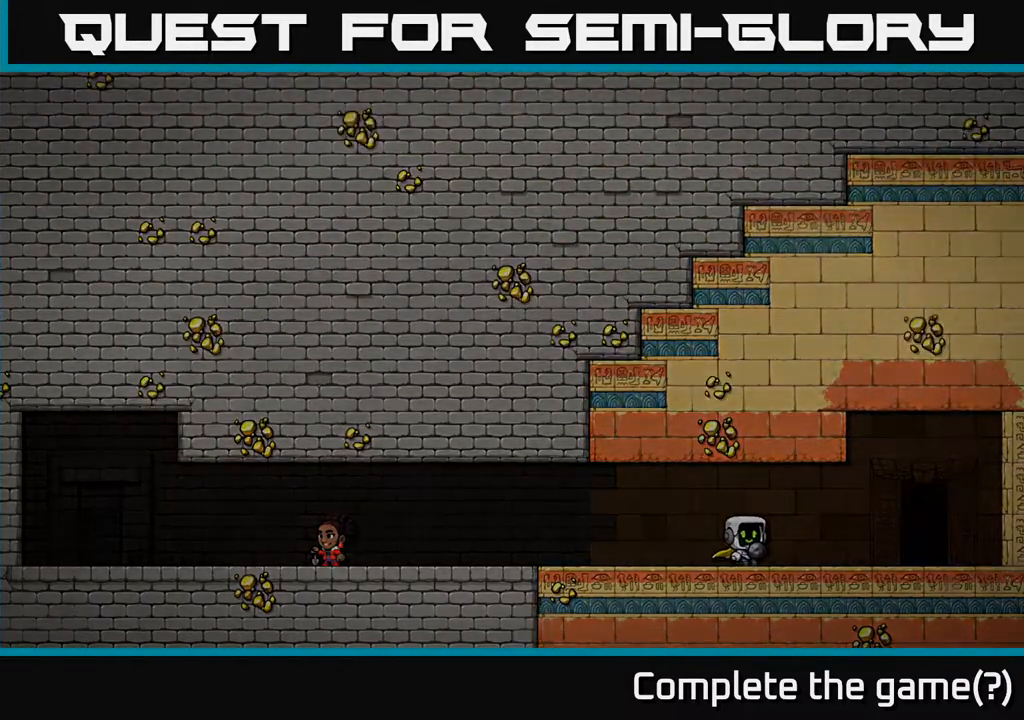
{"buttons": [], "left_stick": "center", "right_stick": "center", "events": []}
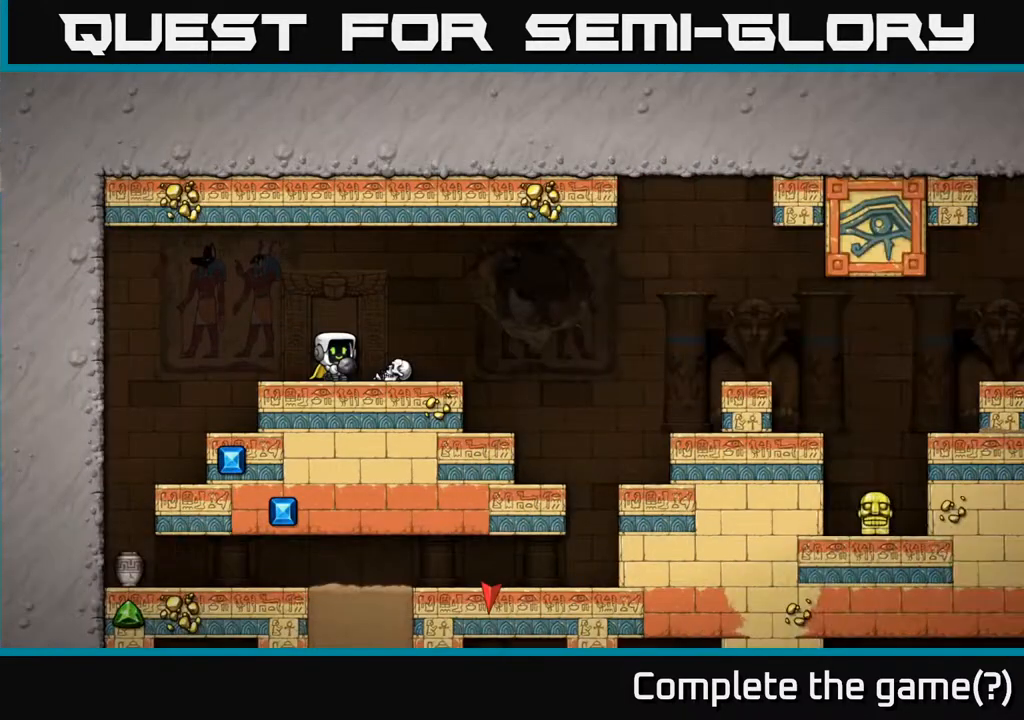
{"buttons": [], "left_stick": "center", "right_stick": "center", "events": []}
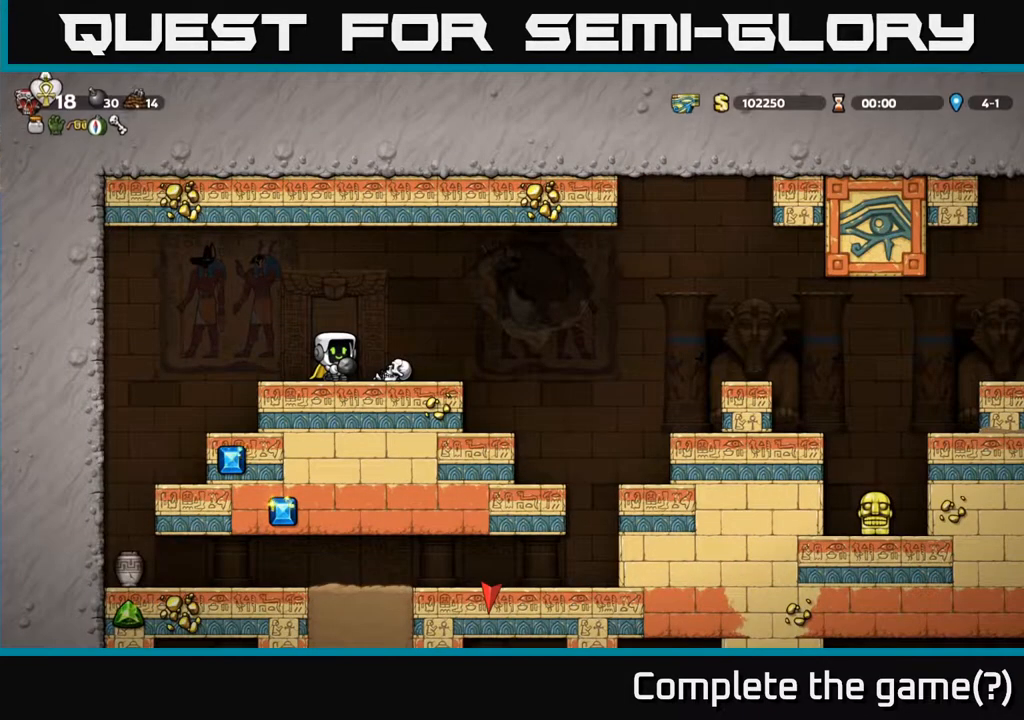
{"buttons": [], "left_stick": "center", "right_stick": "center", "events": []}
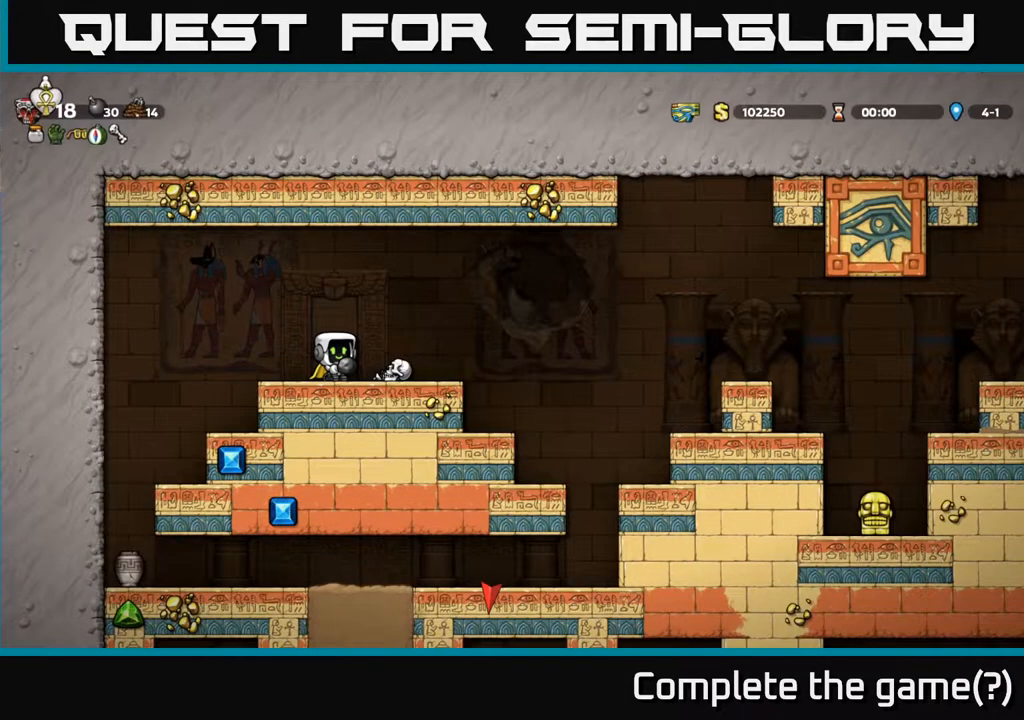
{"buttons": ["A", "DPAD_RIGHT"], "left_stick": "center", "right_stick": "center", "events": [[283, "DPAD_RIGHT", "down"], [467, "A", "down"]]}
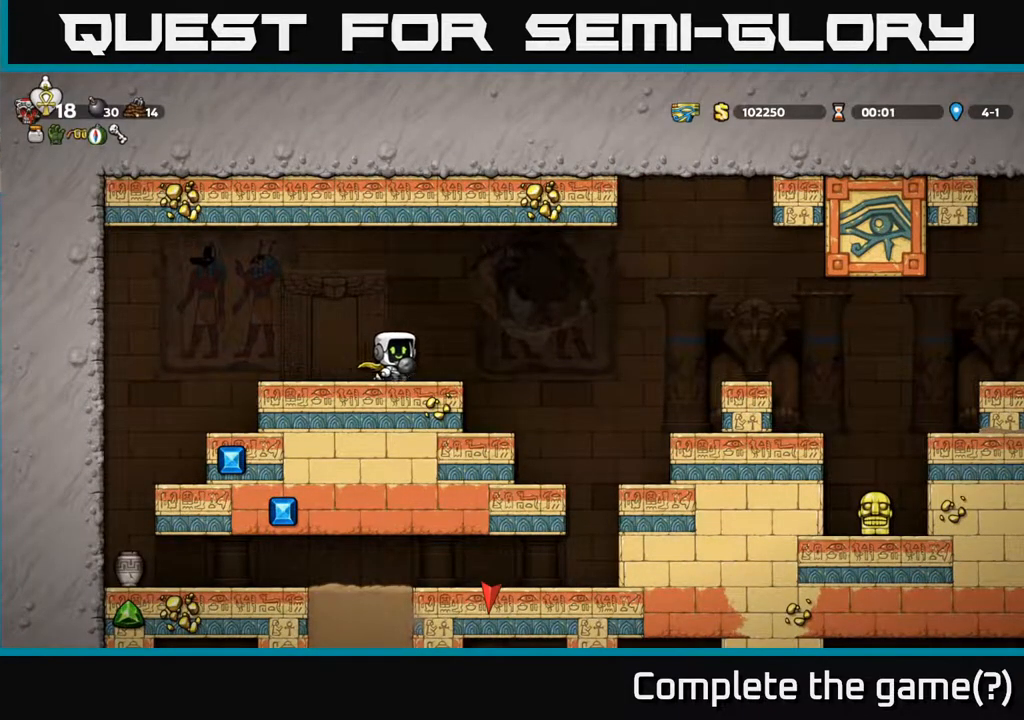
{"buttons": ["DPAD_RIGHT"], "left_stick": "center", "right_stick": "center", "events": [[233, "A", "up"]]}
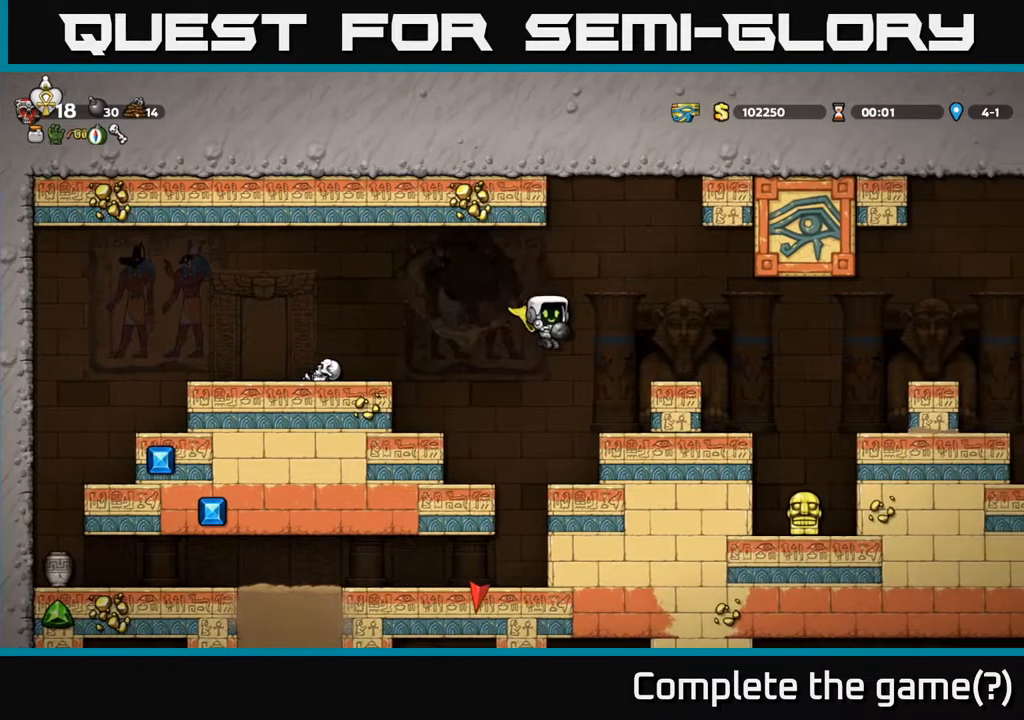
{"buttons": [], "left_stick": "center", "right_stick": "center", "events": [[100, "DPAD_RIGHT", "up"], [300, "A", "down"], [483, "A", "up"]]}
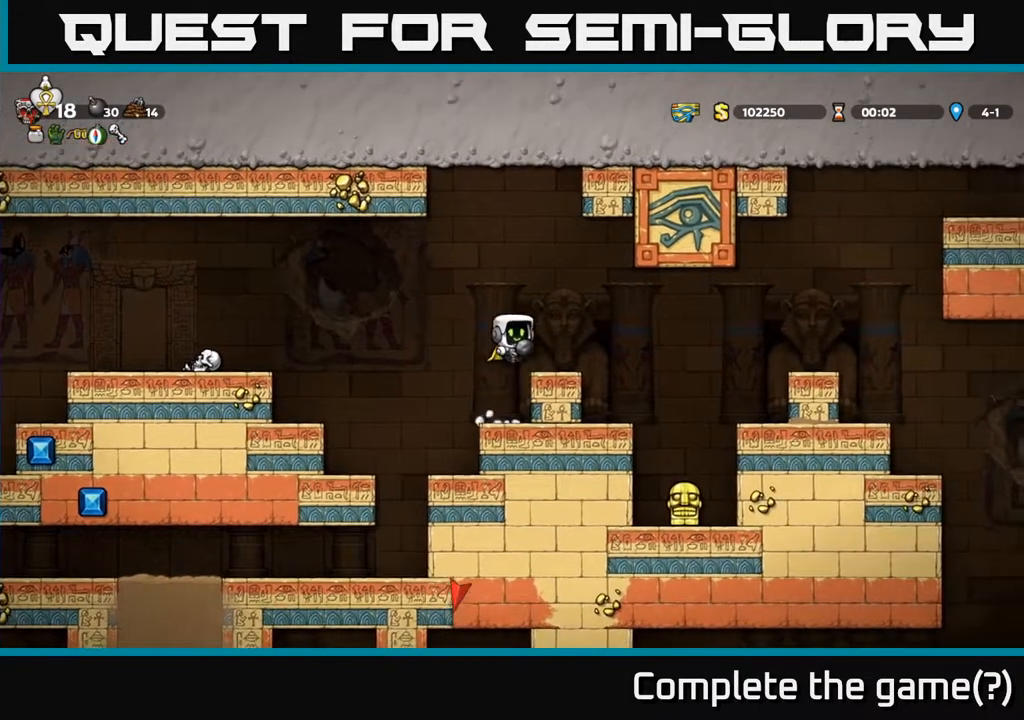
{"buttons": ["A", "DPAD_LEFT"], "left_stick": "center", "right_stick": "center", "events": [[17, "L1", "down"], [117, "L1", "up"], [400, "A", "down"], [400, "DPAD_LEFT", "down"]]}
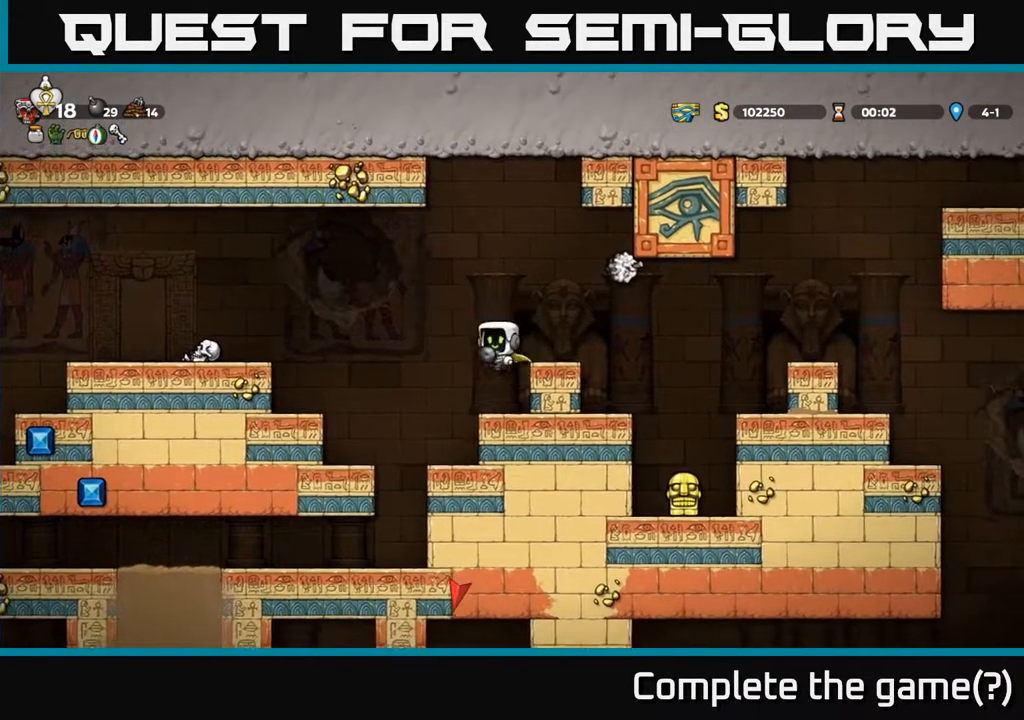
{"buttons": [], "left_stick": "center", "right_stick": "center", "events": [[167, "A", "up"], [417, "DPAD_LEFT", "up"]]}
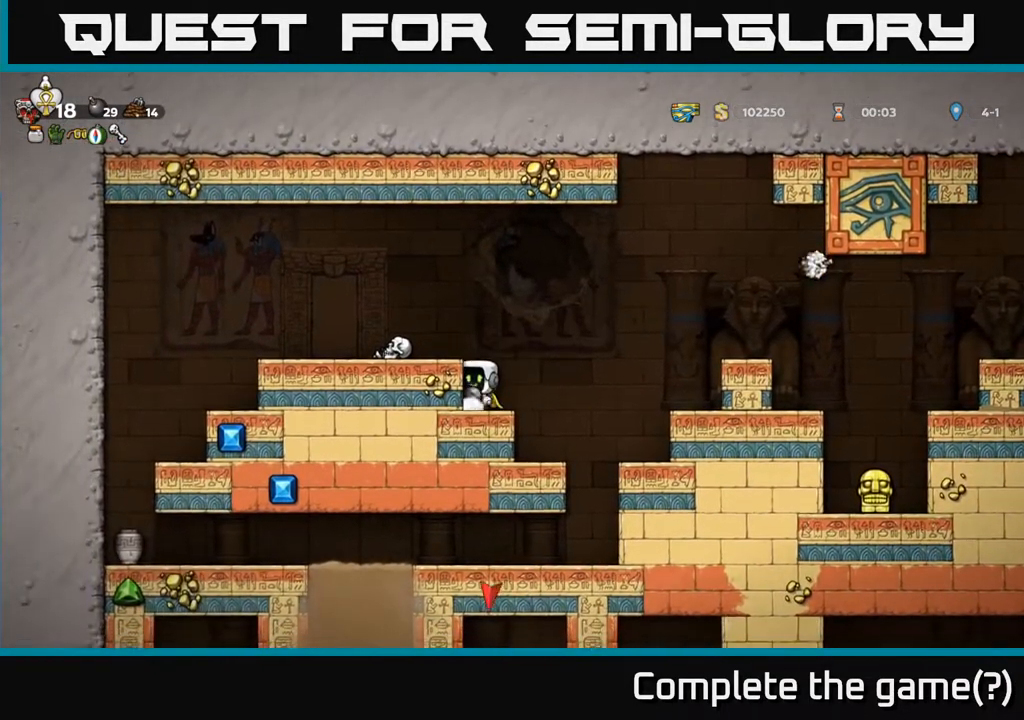
{"buttons": ["X"], "left_stick": "center", "right_stick": "center", "events": [[83, "A", "down"], [233, "A", "up"], [233, "DPAD_LEFT", "down"], [300, "DPAD_LEFT", "up"], [500, "X", "down"]]}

▶ **ASSIGNED TASK**
Please output the material above again, exactly, and omit every image.

▶ **REPLY TO THE TASK**
{"buttons": [], "left_stick": "center", "right_stick": "center", "events": []}
{"buttons": [], "left_stick": "center", "right_stick": "center", "events": []}
{"buttons": [], "left_stick": "center", "right_stick": "center", "events": []}
{"buttons": ["A", "DPAD_RIGHT"], "left_stick": "center", "right_stick": "center", "events": [[283, "DPAD_RIGHT", "down"], [467, "A", "down"]]}
{"buttons": ["DPAD_RIGHT"], "left_stick": "center", "right_stick": "center", "events": [[233, "A", "up"]]}
{"buttons": [], "left_stick": "center", "right_stick": "center", "events": [[100, "DPAD_RIGHT", "up"], [300, "A", "down"], [483, "A", "up"]]}
{"buttons": ["A", "DPAD_LEFT"], "left_stick": "center", "right_stick": "center", "events": [[17, "L1", "down"], [117, "L1", "up"], [400, "A", "down"], [400, "DPAD_LEFT", "down"]]}
{"buttons": [], "left_stick": "center", "right_stick": "center", "events": [[167, "A", "up"], [417, "DPAD_LEFT", "up"]]}
{"buttons": ["X"], "left_stick": "center", "right_stick": "center", "events": [[83, "A", "down"], [233, "A", "up"], [233, "DPAD_LEFT", "down"], [300, "DPAD_LEFT", "up"], [500, "X", "down"]]}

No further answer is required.